### EXERCISE
Pull out every line of the records below that contains the word "sense".

[Opening RECORDS FOR THIS TASK section]

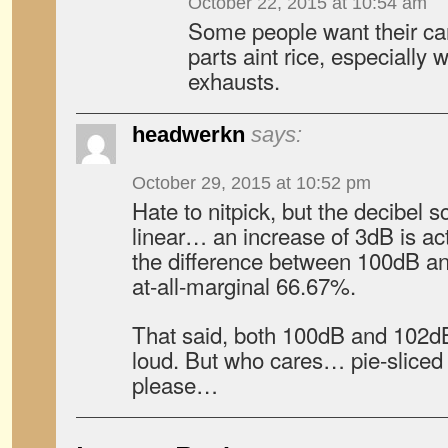
October 22, 2015 at 10:54 am
Some people want their car
parts aint rice, especially
exhausts.
headwerkn
says:
October 29, 2015 at 10:52 pm
Hate to nitpick, but the decibel s
linear… an increase of 3dB is a
the difference between 100dB and
at-all-marginal 66.67%.
That said, both 100dB and 102dB a
loud. But who cares… pie-sliced
please…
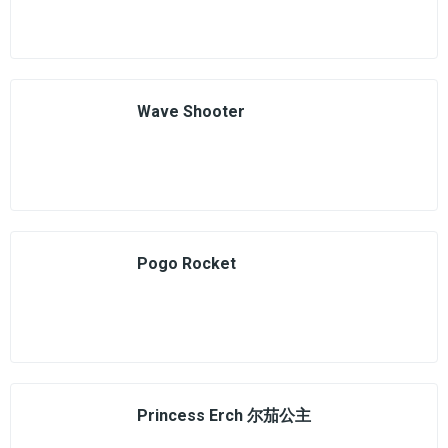
Wave Shooter
Pogo Rocket
Princess Erch 尔茄公主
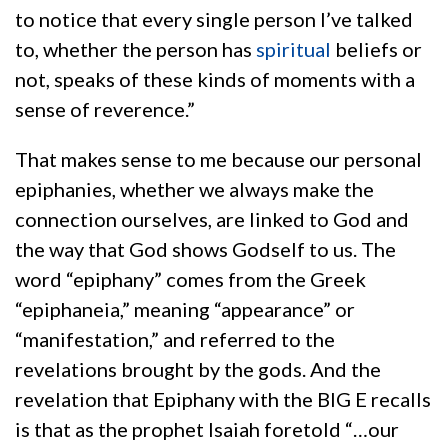
to notice that every single person I’ve talked
to, whether the person has
spiritual
beliefs or
not, speaks of these kinds of moments with a
sense of reverence.”
That makes sense to me because our personal
epiphanies, whether we always make the
connection ourselves, are linked to God and
the way that God shows Godself to us. The
word “epiphany” comes from the Greek
“epiphaneia,” meaning “appearance” or
“manifestation,” and referred to the
revelations brought by the gods. And the
revelation that Epiphany with the BIG E recalls
is that as the prophet Isaiah foretold “…our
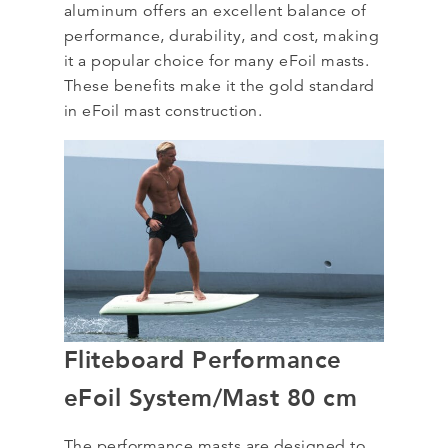
aluminum offers an excellent balance of
performance, durability, and cost, making
it a popular choice for many eFoil masts.
These benefits make it the gold standard
in eFoil mast construction.
Fliteboard Performance
eFoil System/Mast 80 cm
The performance masts are designed to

[Closing RECORDS FOR THIS TASK section]

### ANSWER
sense of reverence.”
That makes sense to me because our personal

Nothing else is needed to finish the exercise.